Kedua, normative-educative strategy. Normative merupakan kata sifat dari norm yang berarti aturan yang berlaku di masyarakat (norma sosial), sementara education dimaknai sebagai pendidikan untuk menanamkan dan mengganti paradigma berpikir masyarakat yang lama dengan yang baru. Sifat strategi perubahannya perlahan dan bertahap. Strategi ini dilakukan dengan cara mendidik; bukan saja mengubah perilaku yang tampak, melainkan juga mengubah kesadaran, keyakinan dan nilai sasaran perubahan. PMII dapat melakukan strategi ini dengan pembinaan, pendampingan, pelatihan, dan lain sebagainya.
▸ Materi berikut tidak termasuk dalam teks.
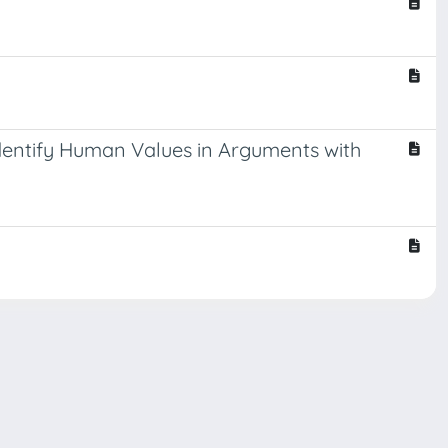
dentify Human Values in Arguments with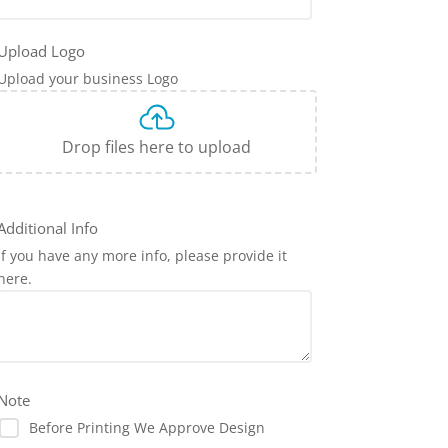
Upload Logo
Upload your business Logo
Drop files here to upload
Additional Info
If you have any more info, please provide it
here.
Note
Before Printing We Approve Design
Ketiga, persuasive strategy. Strategi ini dijalankan melalui pembentukan opini dan pandangan kader pergerakan, biasanya menggunakan media dan propaganda. Strategi yang digunakan adalah membujuk, yakni berusaha menimbulkan perubahan perilaku yang dikehendaki para sasaran perubahan dengan mengidentifikasikan objek sosial pada kepercayaan atau nilai agen perubahan. Bahasa merupakan media utamanya. Dalam hal ini, PMII dapat melakukan seminar, workshop, bedah buku, pemanfaatan media sosial secara bijak dan lain sebagainya.



[1] Irwin S. Kirsch, Adult Literacy in America (Washington DC: National Center for Educational Statistics, 1993), 2-3.
[2] Komisi Nasional Pendidikan, Menuju Pendidikan yang Bermutu dan Merata (Jakarta: Departemen Pendidikan Nasional, 2001), 50.
[3]Thomas G. Sticht, “Adult Literacy Education”, Review of Research in Education, Vol. 15 (1988 - 1989), 67.
[4] Komisi Nasional Pendidikan, Menuju Pendidikan yang Bermutu dan Merata (Jakarta: Departemen Pendidikan Nasional, 2001), 51-52.
[5] Teks deskripsi dapat berupa deskripsi tentang orang, tempat, atau objek; teks narasi dapat dalam bentuk teks cerita sastra, laporan, dan artikel; teks eksposisi bisa dalam bentuk esai, definisi, eksplikasi, dan simpulan; teks argumentasi/persuasi dapat berupa teks tentang pendapat seseorang atau argumentasi ilmiah; serta teks tentang injungsi dapat berupa teks tentang instruksi, aturan, regulasi, dan status seseorang atau sesuatu.
[6] Veena Das and Michael Walton, “Political Leadership and the Urban Poor Local Histories”, Current Anthropology, Vol. 56, No. S11 (October 2015).